To take advantage, though, we’ll need to have our Leader do the bulk of the work with sitting MP’s. We need to start outreach at lower levels right now, including at the EDA level in those areas like Sudbury where one or the other of the Liberal or NDP currently have an MP. If those two parties merge, there will be a few upset locals, including some currently nominated candidates, who may have to give up their dreams of parliament in favour of an incumbent from the "other side". Nominated NDP candidates with an environmental bent in particular might make excellent acquisitions. We need to start thinking ahead.

Now, some in the Green Party might think that ending up in bed with the Liberals and NDP would benefit Canada and the environmental movement. They may rationalize that if we added our 10% of the vote share to a United Left movement, the anticipated benefits from ousting Harper would outweigh our lack of involvement, so let’s jump on the bandwagon. To those Greens, I really want to point out that a united Liberal-NDP party would still represent the old way of thinking about politics, and more importantly, thinking about "big government" solutions to the many issues facing Canada today.

A Liberal-Democrat Party would surely remain beholden to the interests of corporate Canada at the expense of being able to move forward with real reform in areas where its needed. The "environment" (whatever that is) would remain a secondary afterthought, while the "economy" (whatever that is) would continue to be placed at the fore-front of policy and legislative initiatives. Instead of looking at the environment and the economy as parts of a wider system, the political culture of both of these to-be-merged parties would continue to lead Canada in a direction which is ultimately not beneficial for Canadians.

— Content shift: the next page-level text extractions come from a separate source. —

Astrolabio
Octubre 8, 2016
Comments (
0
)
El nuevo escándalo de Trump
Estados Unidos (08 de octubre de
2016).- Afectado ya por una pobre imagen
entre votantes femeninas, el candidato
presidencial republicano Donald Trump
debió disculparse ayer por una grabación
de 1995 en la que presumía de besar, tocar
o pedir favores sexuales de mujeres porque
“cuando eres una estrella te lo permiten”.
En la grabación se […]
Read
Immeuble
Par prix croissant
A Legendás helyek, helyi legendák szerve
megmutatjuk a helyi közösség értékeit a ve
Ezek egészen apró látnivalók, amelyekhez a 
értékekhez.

In short, if Greens want a green government, we need to encourage voters to cast their ballots for a Green Party. And right now, that’d be us: the Green Party of Canada. It won’t be the Liberal-Democrats.

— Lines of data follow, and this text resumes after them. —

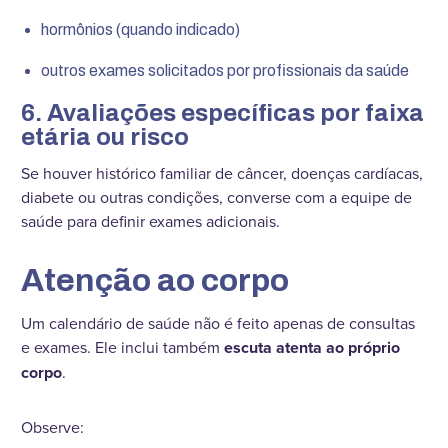
hormônios (quando indicado)
outros exames solicitados por profissionais da saúde
6. Avaliações específicas por faixa
etária ou risco
Se houver histórico familiar de câncer, doenças cardíacas,
diabete ou outras condições, converse com a equipe de
saúde para definir exames adicionais.
Atenção ao corpo
Um calendário de saúde não é feito apenas de consultas
e exames. Ele inclui também
escuta atenta ao próprio
corpo
.
Observe: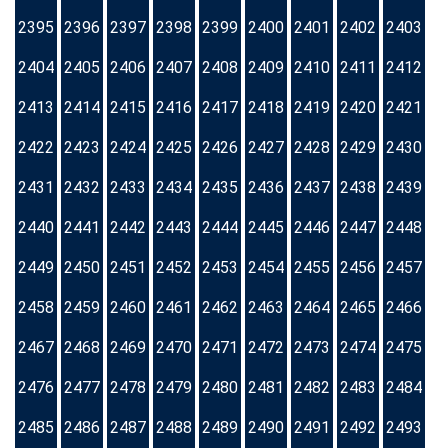
2395
2396
2397
2398
2399
2400
2401
2402
2403
2404
2405
2406
2407
2408
2409
2410
2411
2412
2413
2414
2415
2416
2417
2418
2419
2420
2421
2422
2423
2424
2425
2426
2427
2428
2429
2430
2431
2432
2433
2434
2435
2436
2437
2438
2439
2440
2441
2442
2443
2444
2445
2446
2447
2448
2449
2450
2451
2452
2453
2454
2455
2456
2457
2458
2459
2460
2461
2462
2463
2464
2465
2466
2467
2468
2469
2470
2471
2472
2473
2474
2475
2476
2477
2478
2479
2480
2481
2482
2483
2484
2485
2486
2487
2488
2489
2490
2491
2492
2493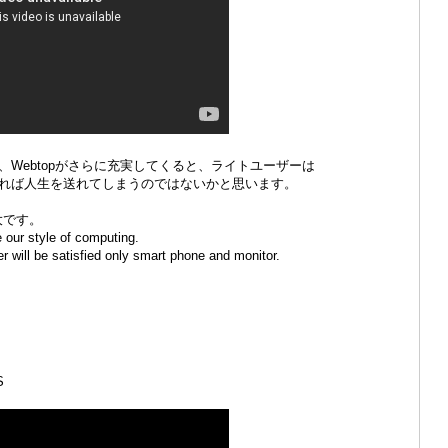
Webtopがさらに充実してくると、ライトユーザーは
れば人生を送れてしまうのではないかと思います。
大です。
 our style of computing.
er will be satisfied only smart phone and monitor.
。
S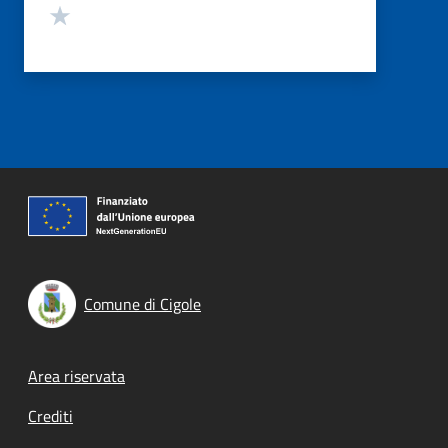
Valuta 1 stelle su 5
Comune di Cigole
Footer menu
Area riservata
Crediti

While I agree that getting rid of the Conservatives would be a wonderful, liberating, and sublime experience, I’m not sure that there is a lot of real benefit with believing that a merged Liberal/NDP would take the real step which need to be taken to address the many issues Canada is facing. Both the Liberals and the NDP are part of the current problem with democracy in this country. I just don’t see how a shot-gun wedding of these two parties could truly be part of a solution.

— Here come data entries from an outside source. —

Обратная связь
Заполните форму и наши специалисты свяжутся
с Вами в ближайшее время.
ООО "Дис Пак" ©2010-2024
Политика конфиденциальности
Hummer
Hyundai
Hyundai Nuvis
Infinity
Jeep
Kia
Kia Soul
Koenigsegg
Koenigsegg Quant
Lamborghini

(originally posted at Green Party of Canada blogsite)

2 comments:

Ken Summers said...

Forget it Steve. There are no talks.

As Andrew Potter said:

"I've been thinking of writing something on the whole Liberal-NDP coalition/merger stuff for a while, but I've been putting it off because life is short and there are, at any given moment, probably five hundred more interesting things to write about, read about, talk about, or think about than about yet another Big Plan to save the Liberal Party of Canada from itself. But this whole "secret mergers" story, which appears to be somewhere between 98 and 100 percent bullshit, puts it into the top fifty."

Kinsella has always been a really big bullshitter. But now he's really gone off the deep end.

Usually I know the purpose of his bullshit lines. All I know about this one is that its for consumption in the Liberal Party, and/or what the reverbs do to the inside of the LPC.

What his end game is- who knows. Some brutal way to do in Iggy. But how its suppossed to play out... ???


For what its worth- in the hypothetical case of a merger, it could only be an opportunity for the GPC.

Paul said...

You make it clear, the coalition is the same old, same old. Do we seriously want to get involved with them? Greens support a new way of doing politics.

Also I think its a strong assumption that all Greens are left leaning. Some are 'teals', that is centre to centre-right greens, who would not feel comfortable with the extremism of the NDP or the politics of power of the Liberals.